こうした状況を踏まえて、「インフレは中期的に2%前後で安定するだろう」「今後2年間、漸進的利上げを継続できると確信している」などとして、今回の3月雇用統計を踏まえても尚、FRBの利上げ見通しに変化がないことを伺う結果となりました。
非農業部門雇用者数(万人)の推移

- ※出所:米労働省
米時間給賃金 前月比(%) 、 前年比(%)

- ※出所:米労働省
今後の注目点は!?
今回の雇用統計では、就業者数の伸び悩みについて、悪天候や前月の大幅増の反動との見方が聞かれた一方、物品生産部門の雇用は1.5万人増と、2月の10.6万人増から大きく後退したほか、建設業の就業者数も1.5万人減少したことが主な要因との見方もあります。

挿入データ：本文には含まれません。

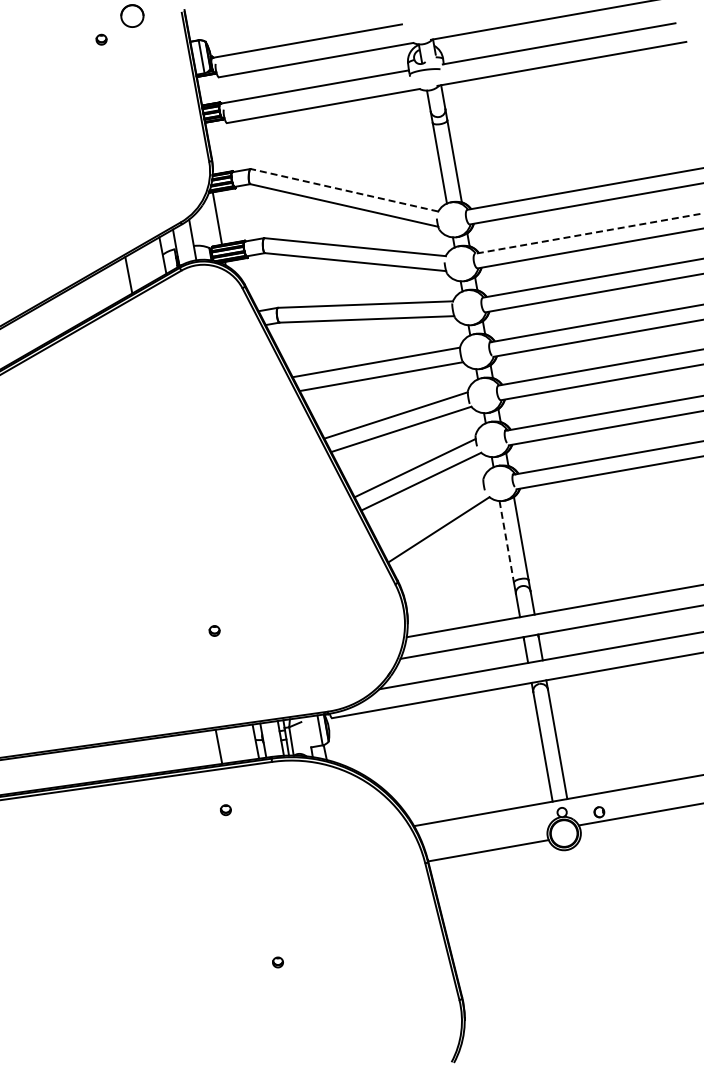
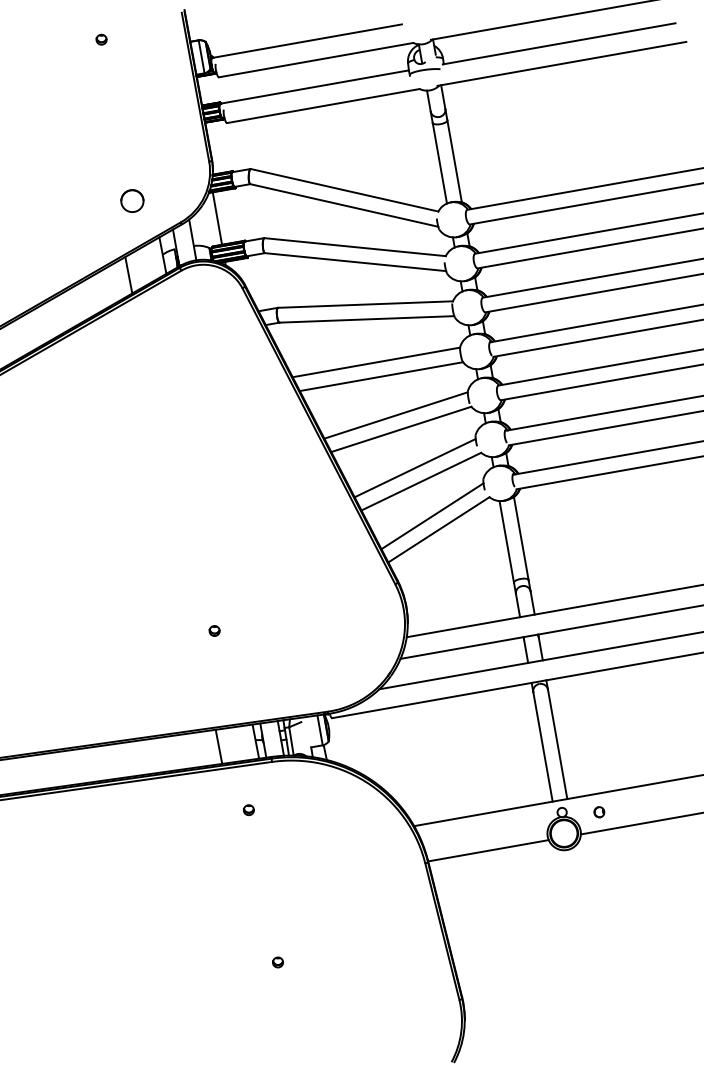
part at (132, 15) position: (132, 15) -> (132, 200)
line at (344, 190): dashed -> solid
line at (589, 233): dashed -> solid
line at (432, 516): none -> present
line at (506, 542): dashed -> solid
part at (225, 810) position: (225, 810) -> (248, 810)
line at (639, 814) position: (639, 814) -> (640, 823)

建設業は、大量のアルミや鉄鋼を使うというのも偶然ではなく、トランプ米大統領が3月初めに鉄鋼・アルミの対中関税について制裁措置を発表したことで、米中貿易問題が雇用者数の鈍化につながったのではとの見方もあります。こうした点には注意しながら、今後の雇用統計を見ていく必要があるかもしれません。

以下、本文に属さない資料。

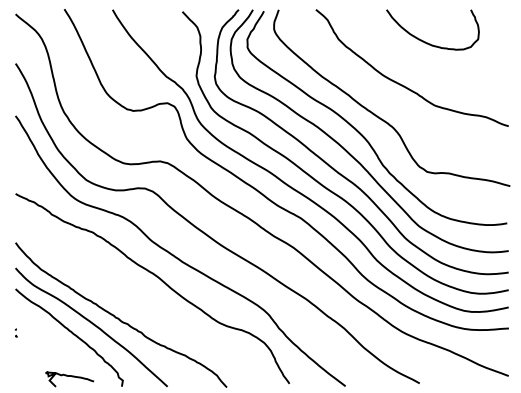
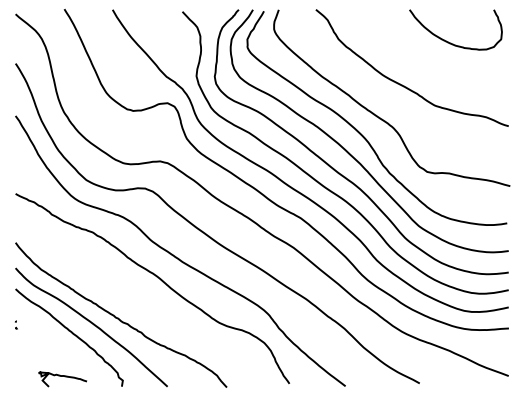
curve at (425, 41) position: (425, 41) -> (448, 41)
part at (16, 332) position: (16, 332) -> (16, 324)
curve at (69, 376) position: (69, 376) -> (62, 376)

米中を中心にした通商問題を巡る制裁措置については、5/15に米公聴会を開き、米企業からの意見聴取も踏まえ、発動実施か否かの結論に至るまでには、まだ時間を要するとみられています。それまで、米中ともに最小限の影響に留まるよう水面下での交渉が続くと思われます。
こうした動きを前に、今月中の発表が見込まれる米財務省による為替報告書で、為替操作国に中国を認定するのか注目されます。一方、中国も人民元安を誘導するような行動に出る可能性もあるだけに、引き続き市場の注目点となりそうです。

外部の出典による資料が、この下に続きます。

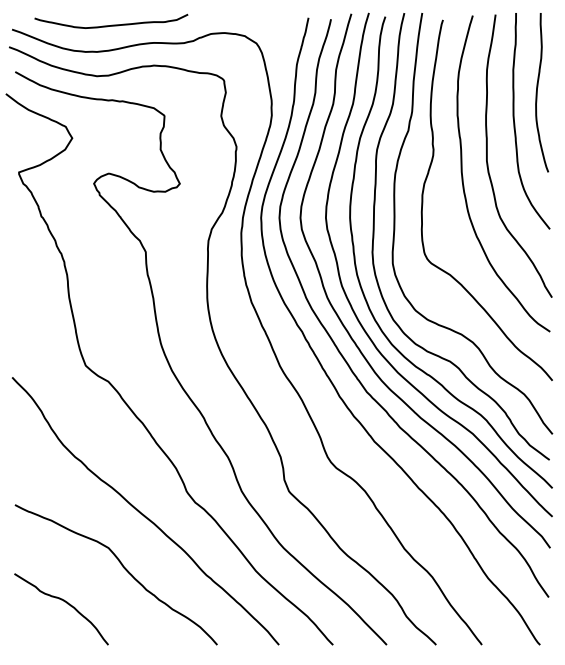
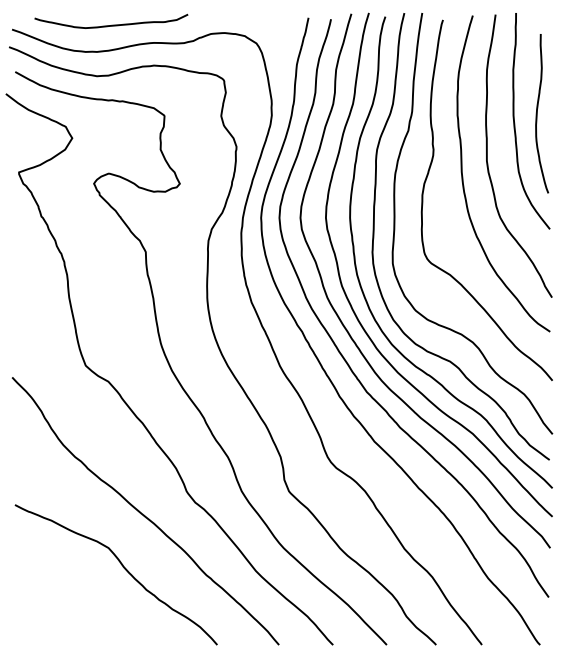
curve at (537, 92) position: (537, 92) -> (537, 113)
curve at (64, 602): present -> none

米中通商問題を巡る両国要人らの発言に揺れるNY株式市場ですが、今週から始まる1-3月期主要企業決算では、税制改革の恩恵によって増収増益が見込まれることから、株式市場の下値支援となると思われるだけに、NY株式市場が安定を取り戻すのか注目です。
さらにはFOMC議事要旨や米3月消費者物価指数を受けてインフレ見通しに変化が見られるのか、米債入札を含めて債券市場の動向が注目されそうです。